::: DATA FOR THIS EXERCISE

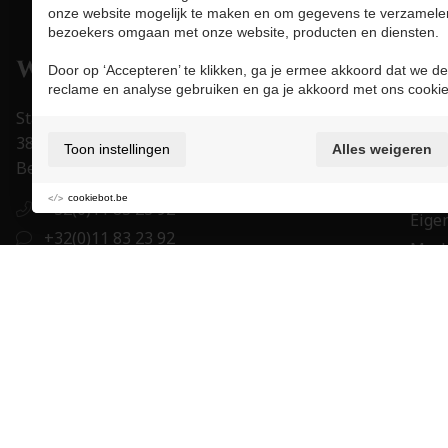
onze website mogelijk te maken en om gegevens te verzamele
bezoekers omgaan met onze website, producten en diensten.
Pro
Door op ‘Accepteren’ te klikken, ga je ermee akkoord dat we de
reclame en analyse gebruiken en ga je akkoord met ons cookie
Juwe
Stapelstraat 15-17
Uurw
3800 Sint-Truiden
Toon instellingen
Alles weigeren
Acce
België
Trou
cookiebot.be
+32(0)11 83 23 92
Eigen
+32(0)11 83 23 92
Mer
order@juwelier-willems.be
Cade
BE0478.339.464
BE 27 7330 0979 1673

::::::

Print every line above once more, exactly. Omit the pictures.

onze website mogelijk te maken en om gegevens te verzamele
bezoekers omgaan met onze website, producten en diensten.
Pro
Door op ‘Accepteren’ te klikken, ga je ermee akkoord dat we de
reclame en analyse gebruiken en ga je akkoord met ons cookie
Juwe
Stapelstraat 15-17
Uurw
3800 Sint-Truiden
Toon instellingen
Alles weigeren
Acce
België
Trou
cookiebot.be
+32(0)11 83 23 92
Eigen
+32(0)11 83 23 92
Mer
order@juwelier-willems.be
Cade
BE0478.339.464
BE 27 7330 0979 1673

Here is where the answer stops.